Treatment of hepatitis-associated aplastic anemia with high-dose cyclophosphamide

Abstract

Objective: Demonstrate that high-dose cyclophosphamide (CY) is effective therapy for hepatitis-associated aplastic anemia (HAA).

Background: HAA is a sequence of seronegative hepatitis followed by aplastic anemia. Optimal treatment is matched-sibling allogeneic bone marrow transplantation (BMT). The combination of antithymocyte globulin (ATG) and cyclosporine (CSA) has also been studied, but there are scarce data regarding treatment of HAA.

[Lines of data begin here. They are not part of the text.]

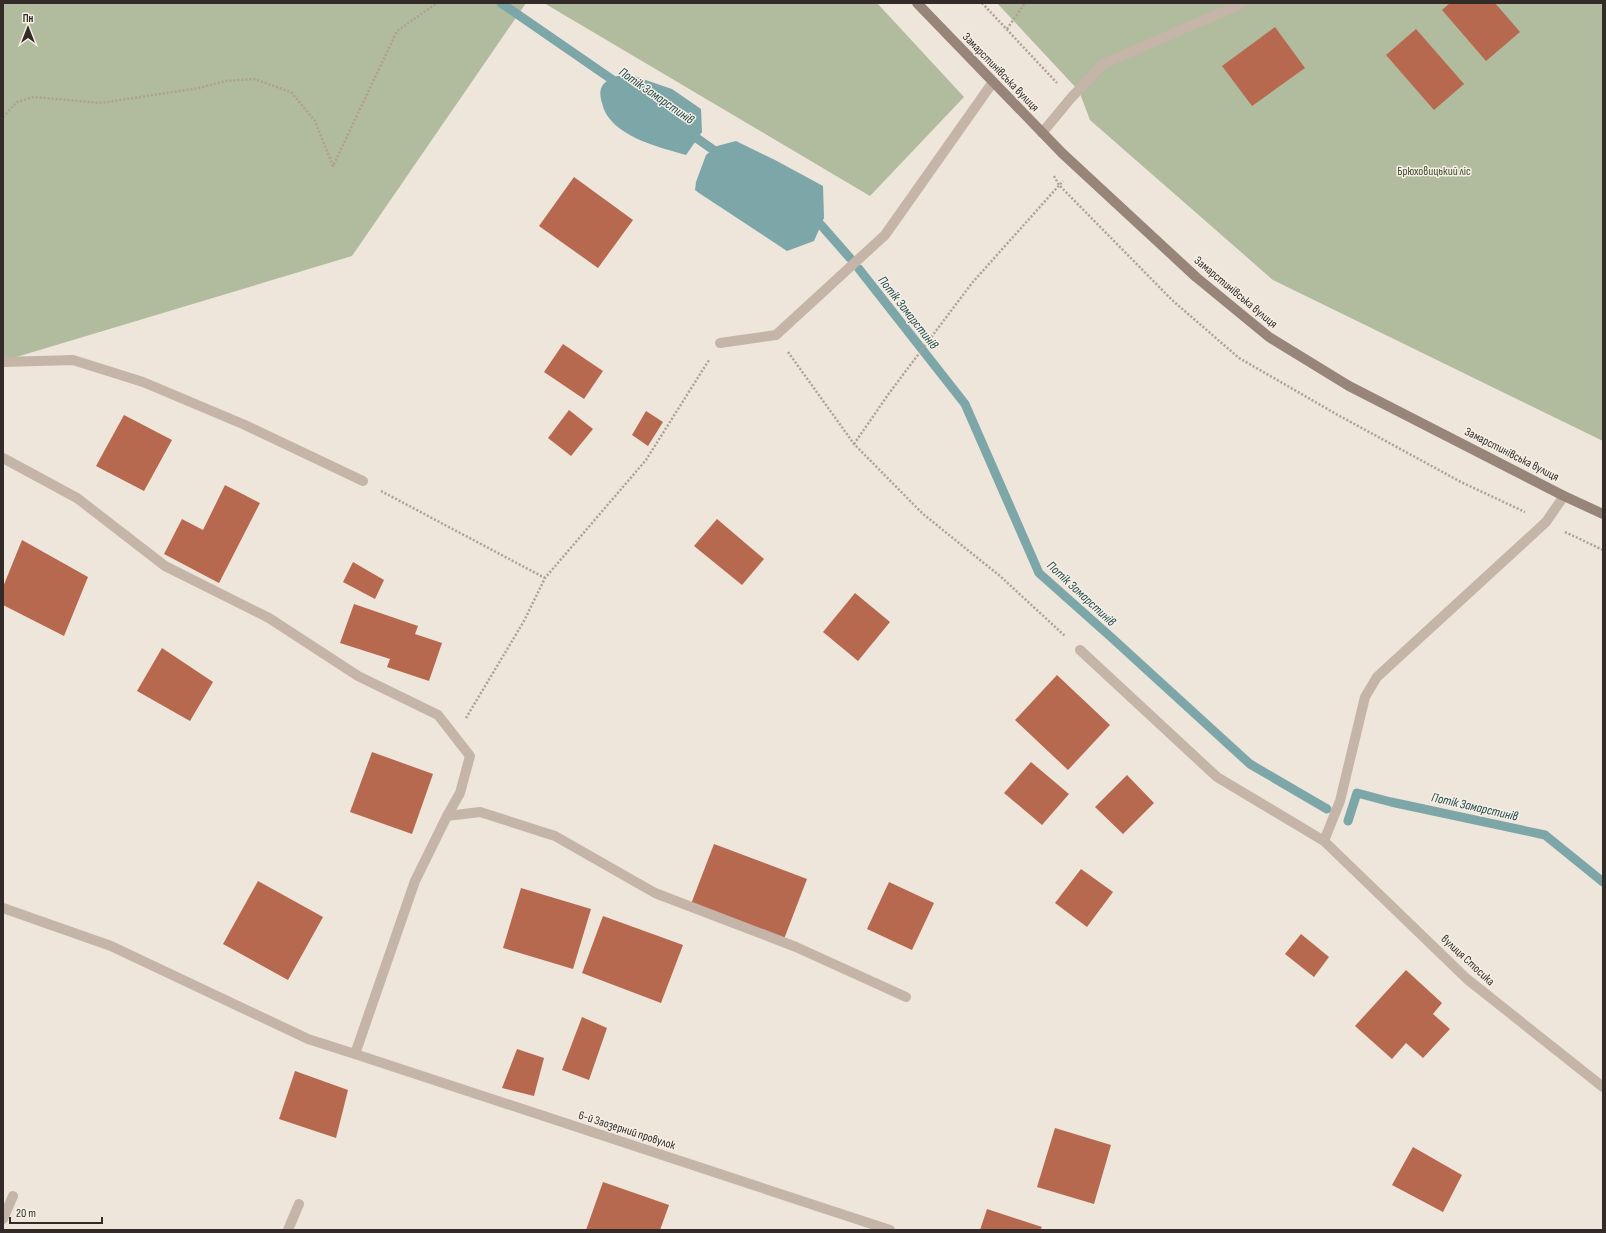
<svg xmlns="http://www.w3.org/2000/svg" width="1606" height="1233" viewBox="0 0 1606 1233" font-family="'Sofia Sans Condensed',sans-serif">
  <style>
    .green { fill: #b1bb9d }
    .water { fill: #7da6a8 }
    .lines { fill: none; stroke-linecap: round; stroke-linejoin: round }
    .stream { stroke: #7da6a8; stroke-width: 9 }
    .building { fill: #b76950 }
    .path { stroke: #b0a093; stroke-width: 2.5; stroke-dasharray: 2 2; stroke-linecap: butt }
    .service { stroke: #c5b5a8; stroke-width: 10 }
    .minor { stroke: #c5b5a8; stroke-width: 10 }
    .secondary { stroke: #98857a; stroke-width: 10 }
    .labels { text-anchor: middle; stroke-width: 3; stroke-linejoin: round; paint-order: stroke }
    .street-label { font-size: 12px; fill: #322b27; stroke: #f6efe6 }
    .park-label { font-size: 12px; fill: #424e2e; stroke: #f6efe6 }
    .water-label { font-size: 13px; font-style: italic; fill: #224c4f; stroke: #f6efe6 }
  </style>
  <rect width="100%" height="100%" fill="#eee5db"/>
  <g class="green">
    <path d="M 3,3 L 526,3 L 352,256 L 3,361 Z"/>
    <path d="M 544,3 L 877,3 L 964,97 L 870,196 Z"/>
    <path d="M 997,3 L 1603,3 L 1603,441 L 1273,280 L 1090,120 L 1079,91 Z"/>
  </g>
  <g class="water">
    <path d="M 625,73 L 672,89 L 701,109 L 702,132 L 686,155 C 659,147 609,136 602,103 C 596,82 608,80 625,73 Z"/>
    <path d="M 736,141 L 775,160 L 823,186 L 824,218 L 814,241 L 787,251 L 699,193 L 695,190 L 696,182 L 706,155 L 717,146 Z"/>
  </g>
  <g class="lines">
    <g class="stream">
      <path d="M 501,3 L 620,85"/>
      <path d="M 688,132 L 722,156"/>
      <path d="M 811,218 L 821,225 L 850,258"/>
      <path d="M 859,269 L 965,404 L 1039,573 L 1112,638 L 1250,764 L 1327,809"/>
      <path d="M 1348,821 L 1357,793 L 1391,802 L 1545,835 L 1603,882"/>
    </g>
  </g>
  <g class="building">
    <path d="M 1450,3 L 1495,3 L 1520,32 L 1486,61 L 1442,10 Z"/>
    <path d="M 1275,27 L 1305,68 L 1252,106 L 1222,66 Z"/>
    <path d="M 1416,29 L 1464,84 L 1434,110 L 1386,55 Z"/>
    <path d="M 574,177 L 633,220 L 598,268 L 539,226 Z"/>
    <path d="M 563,344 L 603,371 L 584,399 L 544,372 Z"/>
    <path d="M 569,410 L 593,429 L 571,456 L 548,438 Z"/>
    <path d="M 646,411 L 663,422 L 648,446 L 632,435 Z"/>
    <path d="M 124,415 L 172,440 L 144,491 L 96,466 Z"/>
    <path d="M 225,485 L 260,503 L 219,583 L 164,554 L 182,519 L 203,530 Z"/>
    <path d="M 717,519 L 764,559 L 742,585 L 694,546 Z"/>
    <path d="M 22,540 L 88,577 L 64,636 L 3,605 L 3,587 Z"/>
    <path d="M 353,562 L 384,580 L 375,599 L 343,582 Z"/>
    <path d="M 855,593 L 890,622 L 858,661 L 823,632 Z"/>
    <path d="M 354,604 L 418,626 L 415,634 L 442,643 L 429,681 L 387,667 L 390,659 L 340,643 Z"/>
    <path d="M 162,648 L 213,682 L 190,721 L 137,691 Z"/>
    <path d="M 1057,675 L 1110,725 L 1068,770 L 1015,720 Z"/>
    <path d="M 372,752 L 433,774 L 412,834 L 350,812 Z"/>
    <path d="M 1031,762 L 1069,794 L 1042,825 L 1004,793 Z"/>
    <path d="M 1127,775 L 1154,803 L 1123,834 L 1095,807 Z"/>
    <path d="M 714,844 L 807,879 L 784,939 L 691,904 Z"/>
    <path d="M 1081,869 L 1113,892 L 1087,927 L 1055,903 Z"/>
    <path d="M 258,881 L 323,917 L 288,980 L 223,944 Z"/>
    <path d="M 889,882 L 934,903 L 912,950 L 867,929 Z"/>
    <path d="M 521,888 L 591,909 L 573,969 L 503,948 Z"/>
    <path d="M 603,916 L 683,945 L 661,1003 L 582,973 Z"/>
    <path d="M 1301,934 L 1329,957 L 1314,977 L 1285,954 Z"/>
    <path d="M 1406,970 L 1442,1003 L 1433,1014 L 1450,1029 L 1423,1058 L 1406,1043 L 1392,1059 L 1355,1026 Z"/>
    <path d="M 582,1017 L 607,1028 L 589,1080 L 562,1070 Z"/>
    <path d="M 517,1049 L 544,1058 L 534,1096 L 502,1088 Z"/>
    <path d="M 295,1071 L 348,1090 L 336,1138 L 279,1119 Z"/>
    <path d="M 1055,1128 L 1111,1145 L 1094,1204 L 1037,1187 Z"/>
    <path d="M 1413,1147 L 1462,1175 L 1443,1212 L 1392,1185 Z"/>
    <path d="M 603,1182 L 669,1205 L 660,1230 L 586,1230 Z"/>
    <path d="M 987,1209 L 1042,1227 L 1040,1230 L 980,1230 Z"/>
  </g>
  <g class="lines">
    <g class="path">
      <path d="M 982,3 L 1057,83"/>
      <path d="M 1007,29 L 1025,3"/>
      <path d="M 3,117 L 17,102 L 34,97 L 101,103 L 199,88 L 225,81 L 254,79 L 291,92 L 315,121 L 333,166 L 397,31 L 437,3"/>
      <path d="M 1054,176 L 1059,185 L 1172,300 L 1239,358 L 1336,414 L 1461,482 L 1525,512"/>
      <path d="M 788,352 L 854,444 L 923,514 L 1000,576 L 1065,636"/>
      <path d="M 854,444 L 890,392 L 972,283 L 1063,181"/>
      <path d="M 381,491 L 545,578"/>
      <path d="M 1565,532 L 1603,550"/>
      <path d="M 466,718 L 524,621 L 545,578 L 646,460 L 709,360"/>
    </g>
    <g class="service">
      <path d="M 720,343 L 776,335 L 885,235 L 993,82"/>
      <path d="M 1080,650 L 1217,777 L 1324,841 L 1340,801 L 1365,697 L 1377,677 L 1546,522 L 1564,496"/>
      <path d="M 3,908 L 111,946 L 308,1039 L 355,1054"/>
    </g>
    <g class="minor">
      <path d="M 1042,133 L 1071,98 L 1103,64 L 1243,3"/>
      <path d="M 3,362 L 73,360 L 143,382 L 245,425 L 363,481"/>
      <path d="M 3,458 L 77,498 L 165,566 L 269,618 L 358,676 L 438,715 L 470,756 L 460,793 L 447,816"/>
      <path d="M 1324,841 L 1467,979 L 1603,1087"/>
      <path d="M 3,1219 L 13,1196"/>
      <path d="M 288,1230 L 299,1204"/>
      <path d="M 890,1230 L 355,1054 L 415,881 L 447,816 L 480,812 L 555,836 L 655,893 L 796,947 L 906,997"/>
    </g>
    <path class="secondary" d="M 917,3 L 1062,153 L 1196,277 L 1269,337 L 1349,386 L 1564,496 L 1603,514"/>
  </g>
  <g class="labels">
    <g class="street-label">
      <text transform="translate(1001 72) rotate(46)" y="4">Замарстинівська вулиця</text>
      <text transform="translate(1236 292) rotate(40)" y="4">Замарстинівська вулиця</text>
      <text transform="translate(1512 454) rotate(27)" y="4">Замарстинівська вулиця</text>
      <text transform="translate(1468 960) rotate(43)" y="4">вулиця Стосика</text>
      <text transform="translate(627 1130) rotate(18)" y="4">6-й Заозерний провулок</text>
    </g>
    <g class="park-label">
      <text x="1434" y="175">Брюховицький ліс</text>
    </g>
    <g class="water-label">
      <text transform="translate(657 95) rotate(35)" y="5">Потік Замарстинів</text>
      <text transform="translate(909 312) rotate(52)" y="5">Потік Замарстинів</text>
      <text transform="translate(1082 593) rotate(43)" y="5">Потік Замарстинів</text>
      <text transform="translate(1475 806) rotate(13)" y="5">Потік Замарстинів</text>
    </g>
  </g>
  <rect width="1606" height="1233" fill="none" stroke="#322b27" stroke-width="8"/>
  <g transform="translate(28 28)" stroke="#f6efe6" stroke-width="3" paint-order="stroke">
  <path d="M0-3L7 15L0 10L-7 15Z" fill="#322b27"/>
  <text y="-6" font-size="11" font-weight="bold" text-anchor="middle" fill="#322b27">Пн</text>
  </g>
  <path d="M10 1217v6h92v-6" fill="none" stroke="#322b27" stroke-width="2"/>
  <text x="16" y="1217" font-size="12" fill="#322b27" stroke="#f6efe6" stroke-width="3" paint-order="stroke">20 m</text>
</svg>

Procedure: Five patients (median age 14 years; range 6-17 years) with HAA and without an HLA-matched sibling were treated with high-dose CY (50 mg/kg/day IV x 4 days) followed by granulocyte-colony stimulation factor (G-CSF).

Results: After at least 1 year of follow-up, four of five patients are in remission without further immune suppression beyond high-dose CY. Of the 4 responders, median time to absolute neutrophil count (ANC) >500 microl(-1) was 51 days (range 44-369). Median time to transfusion independence for erythrocytes and platelets was 109 (range 57-679) and 160 (range 48-679) days, respectively. The fifth patient did not respond and proceeded to an unrelated donor transplant. One patient met criteria for autoimmune hepatitis (AIH) in addition to HAA. In this case, high-dose CY successfully induced remission of both diseases.

Conclusions: High-dose CY induces durable remissions in HAA and may be an effective treatment for AIH.